Take a look at the Quaker’s non-league schedule and it is evident that Maguire believes in the potential of his talented team despite any challenges it faces. Penn Charter’s non-conference slate is overflowing with showcase events beginning with the Art Turner Classic in Virginia on Dec. 4 that will see the Quakers matchup against Paul VI (Va.), which enters the season ranked No. 16 in the country. They will also take on St. Rose (N.J.) in a Super Games event in North Jersey in mid-December, as well as a contest against St. Laurent (Canada) a month later at the Rose Classic in Brooklyn, N.Y.

Closer to home, the Quakers will square off against Philadelphia Catholic League heavyweights Archbishop Carroll (O’Hara tourney), Cardinal O’Hara (O’Hara tourney), and Wood (Hoops for Hope Classic).

“I scheduled a tough non-league schedule on purpose,” Maguire said. “I want us battle-tested for league play. The Inter-Ac will be tough as always with Notre Dame, Germantown Academy, and Episcopal once again looking strong.”

Maguire’s returning starters echo the coach’s high expectations. All three speak of hoping to win the Inter-Ac. Maddie Shoup added that she has her eyes set not just on the Inter-Ac, but the Pennsylvania Independent Schools Athletic Association (PAISSA) title as well. 

“I definitely think we are capable of winning the Inter-Ac and states,” said the senior guard. “We have an amazing group that is very tight and knows how to work together. We are not a team that gives up without a fight, and we do not stop until the final buzzer.”


Bella Toomey (above) is another Division I prospect on the Quakers' roster. (Photo: Josh Verlin/CoBL)

Toomey can’t wait to get going. “I’m excited for our schedule,” said the junior. “It’s really tough so I’m excited to see how we do. We have a good mix on our team this year with the returning upperclassmen, but also some really good freshmen, and sophomores, who will be a big help to our team.”

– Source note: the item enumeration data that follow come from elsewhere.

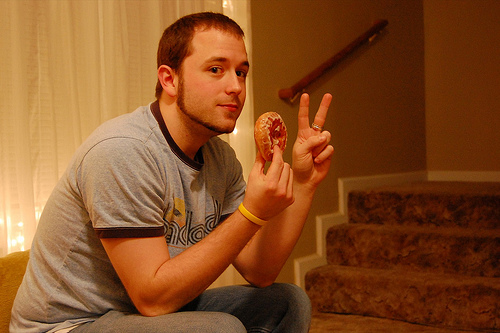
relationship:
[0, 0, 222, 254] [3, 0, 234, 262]
curtains over window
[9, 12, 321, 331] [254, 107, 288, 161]
man holding donut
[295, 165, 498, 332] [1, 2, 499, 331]
stairs in background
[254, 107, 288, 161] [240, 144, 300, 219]
donut in hand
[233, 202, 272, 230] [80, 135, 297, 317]
wristband on arm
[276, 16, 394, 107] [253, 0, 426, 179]
railing on wall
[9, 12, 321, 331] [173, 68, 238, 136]
man has facial hair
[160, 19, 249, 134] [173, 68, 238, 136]
man's face has facial hair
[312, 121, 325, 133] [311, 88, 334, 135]
ring on finger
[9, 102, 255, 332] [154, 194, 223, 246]
t-shirt has design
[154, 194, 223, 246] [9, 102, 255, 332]
design on t-shirt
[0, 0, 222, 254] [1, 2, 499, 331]
curtains in background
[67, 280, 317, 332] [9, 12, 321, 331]
denim on man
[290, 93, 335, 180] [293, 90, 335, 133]
hand in peace sign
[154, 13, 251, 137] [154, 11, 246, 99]
head has hair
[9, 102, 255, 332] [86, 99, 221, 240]
shirt has dark blue edges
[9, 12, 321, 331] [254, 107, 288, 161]
man eating donut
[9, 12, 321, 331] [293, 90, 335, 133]
man giving peace sign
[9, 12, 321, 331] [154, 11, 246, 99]
man has hair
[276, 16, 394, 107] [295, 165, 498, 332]
handrail beside stairs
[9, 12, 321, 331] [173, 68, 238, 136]
guy has beard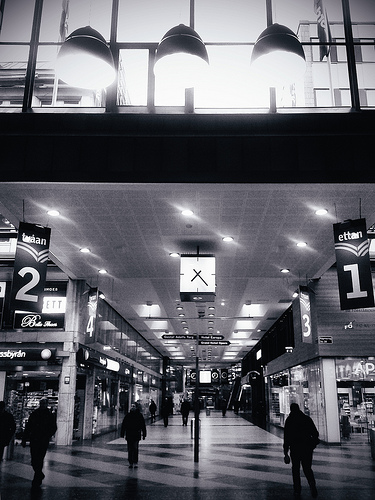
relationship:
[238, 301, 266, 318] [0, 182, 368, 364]
square lights in ceiling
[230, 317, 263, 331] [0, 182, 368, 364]
square lights in ceiling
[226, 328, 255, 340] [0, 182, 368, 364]
square lights in ceiling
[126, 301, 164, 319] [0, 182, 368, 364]
square lights in ceiling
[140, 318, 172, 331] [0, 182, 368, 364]
square lights in ceiling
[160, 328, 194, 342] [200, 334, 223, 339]
sign has lettering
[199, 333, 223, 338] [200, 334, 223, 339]
sign has lettering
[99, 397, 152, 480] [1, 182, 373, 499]
person shopping in mall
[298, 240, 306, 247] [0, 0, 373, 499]
light in mall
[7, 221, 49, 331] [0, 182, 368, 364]
banners hanging from ceiling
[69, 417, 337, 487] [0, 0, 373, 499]
walkway in mall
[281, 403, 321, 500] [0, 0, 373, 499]
person walking inside mall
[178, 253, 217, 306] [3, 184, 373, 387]
clock hanging down from ceiling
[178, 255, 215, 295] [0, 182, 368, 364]
clock from ceiling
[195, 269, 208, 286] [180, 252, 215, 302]
hand on clock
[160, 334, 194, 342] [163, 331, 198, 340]
sign with writing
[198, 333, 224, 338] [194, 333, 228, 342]
sign with writing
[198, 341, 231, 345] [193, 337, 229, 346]
sign with writing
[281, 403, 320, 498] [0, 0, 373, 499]
person shopping in mall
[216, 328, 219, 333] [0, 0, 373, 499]
light in mall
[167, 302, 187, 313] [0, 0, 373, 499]
overhead light in mall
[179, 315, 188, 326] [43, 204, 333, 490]
light in mall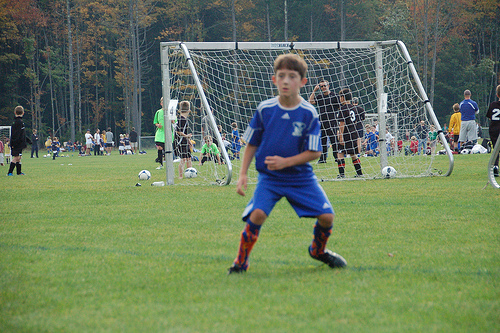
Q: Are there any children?
A: Yes, there are children.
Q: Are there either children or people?
A: Yes, there are children.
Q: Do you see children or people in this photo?
A: Yes, there are children.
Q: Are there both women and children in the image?
A: No, there are children but no women.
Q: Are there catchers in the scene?
A: No, there are no catchers.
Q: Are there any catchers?
A: No, there are no catchers.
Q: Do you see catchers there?
A: No, there are no catchers.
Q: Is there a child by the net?
A: Yes, there are children by the net.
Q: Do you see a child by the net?
A: Yes, there are children by the net.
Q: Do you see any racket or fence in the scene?
A: No, there are no fences or rackets.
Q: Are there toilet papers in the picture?
A: No, there are no toilet papers.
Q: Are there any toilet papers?
A: No, there are no toilet papers.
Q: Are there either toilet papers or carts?
A: No, there are no toilet papers or carts.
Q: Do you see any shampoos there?
A: No, there are no shampoos.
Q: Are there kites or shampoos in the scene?
A: No, there are no shampoos or kites.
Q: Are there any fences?
A: No, there are no fences.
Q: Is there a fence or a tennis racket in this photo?
A: No, there are no fences or rackets.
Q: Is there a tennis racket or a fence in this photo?
A: No, there are no fences or rackets.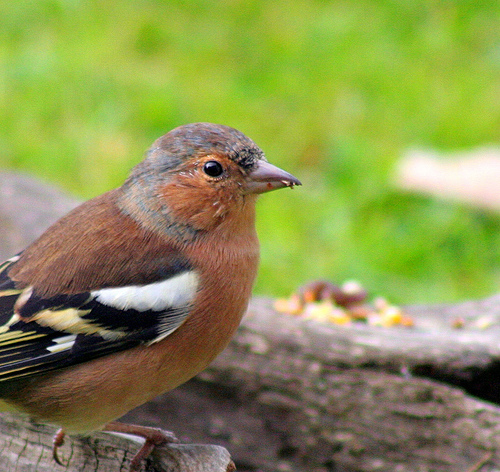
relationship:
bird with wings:
[0, 121, 301, 469] [38, 259, 201, 384]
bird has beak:
[0, 121, 301, 469] [251, 156, 303, 195]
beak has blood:
[251, 156, 303, 195] [267, 183, 273, 191]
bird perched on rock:
[0, 121, 301, 469] [2, 414, 233, 470]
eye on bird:
[201, 157, 223, 178] [0, 121, 301, 469]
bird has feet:
[0, 121, 301, 469] [51, 423, 176, 470]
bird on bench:
[0, 121, 301, 469] [1, 406, 237, 470]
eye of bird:
[203, 160, 223, 178] [0, 121, 301, 469]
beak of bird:
[251, 155, 301, 196] [0, 121, 301, 469]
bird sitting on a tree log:
[0, 121, 301, 469] [2, 167, 499, 468]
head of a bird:
[140, 117, 301, 237] [0, 121, 301, 469]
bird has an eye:
[0, 121, 301, 469] [204, 157, 222, 177]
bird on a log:
[0, 121, 301, 469] [2, 172, 496, 470]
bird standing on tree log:
[0, 121, 301, 469] [2, 167, 499, 468]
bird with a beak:
[0, 121, 301, 469] [247, 151, 300, 195]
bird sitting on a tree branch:
[0, 121, 301, 469] [2, 170, 498, 470]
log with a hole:
[2, 172, 496, 470] [331, 353, 499, 413]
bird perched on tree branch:
[0, 121, 301, 469] [2, 170, 498, 470]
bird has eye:
[0, 121, 301, 469] [202, 159, 220, 179]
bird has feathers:
[0, 121, 301, 469] [0, 266, 199, 385]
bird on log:
[0, 121, 301, 469] [2, 172, 496, 470]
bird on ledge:
[0, 121, 301, 469] [0, 170, 496, 470]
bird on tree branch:
[0, 121, 301, 469] [2, 170, 498, 470]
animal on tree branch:
[2, 117, 303, 466] [2, 170, 498, 470]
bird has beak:
[0, 121, 301, 469] [250, 160, 300, 190]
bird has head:
[0, 121, 301, 469] [151, 122, 305, 227]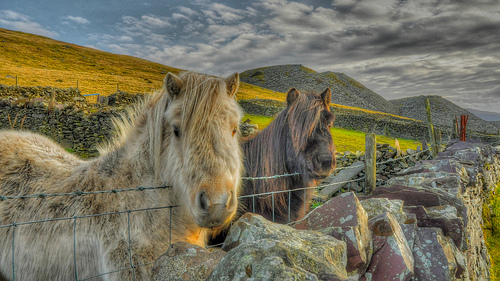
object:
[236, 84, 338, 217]
horse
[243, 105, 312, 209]
hair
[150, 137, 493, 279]
wall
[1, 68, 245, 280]
horse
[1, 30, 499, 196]
hillside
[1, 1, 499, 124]
sky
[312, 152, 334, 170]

Questioned about what it means to be a part of the Penn Charter team, the returning starters spout off words like grit, heart, dedication, toughness, positive attitude, confident, hard-working, and family. The established culture of the program permeates through the players’ unified responses.

Maguire, who enters the season with a career record at Penn Charter of 99-51, agrees that the aforementioned “mix” is ready to accomplish great things this season. “We do a good job of playing together,” he said. “Everyone handles which helps when it comes to pushing the ball. These girls all work hard which leads to us being a good defensive team. And best of all they are great teammates to each other–everyone wants to see everyone succeed.”

Speaking of everyone wanting to see everyone succeed, Snead is thrilled about the view that the Graham Athletics and Wellness Center offers of the new court. “My favorite thing about the new gym is how it’s wide open,” Snead said. “It’s on the lower level and has no door so everyone walking by can see.”

This new view seems to come along at the perfect time, because if all things proceed according to plan, the Penn Charter faithful will most definitely not want to miss anything this girls’ basketball season.

The first date of must-see action is Dec. 1 as the Quakers lift the curtain on the new gym with a 4 p.m. non-league contest against Abington Friends.